According to the Fundamental Theorem of Algebra, the graph of f(x) = x2 - 4x + 3, has roots. From the graph we can see that it has zeros.

Answer 1

Answer:

The graph $f(x)=x^2-4x+3$  has two zeros namely 3 and 1.

Step-by-step explanation:

Consider the given equation of graph $f(x)=x^2-4x+3$

According to the Fundamental Theorem of Algebra

For a given polynomial of degree n can have a maximum of n roots.

Thus, for the given equation $f(x)=x^2-4x+3$  the degree of polynomial is 2 , thus the function can have maximum of 2 roots.

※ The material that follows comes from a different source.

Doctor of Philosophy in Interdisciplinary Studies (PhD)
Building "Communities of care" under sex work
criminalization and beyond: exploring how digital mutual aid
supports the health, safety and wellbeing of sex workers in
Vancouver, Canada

We know at roots the value of function is 0 that is f(x) = 0,

Substitute f(x) = 0 , we get, $f(x)=x^2-4x+3=0$

This is a quadratic equation, $x^2-4x+3=0$

We first solve it manually and then check by plotting graph.

Quadratic equation can be solved using middle term splitting method,

here, -4x can be written as -x-3x,

$x^2-4x+3=0 \Rightarrow x^2-x-3x+3=0$

$\Rightarrow x(x-1)-3(x-1)=0$

$\Rightarrow (x-3)(x-1)=0$

Using zero product property, $a\cdot b=0 \Rightarrow a=0\ or \ b=0$

$\Rightarrow (x-3)=0$ or $\Rightarrow (x-1)=0$

$\Rightarrow x=3$ or $\Rightarrow x=1$

Thus, the two zero of f(x) are 3 and 1.

We can also see on graph attached below that the graph $f(x)=x^2-4x+3$  has two zeros  namely 3 and 1.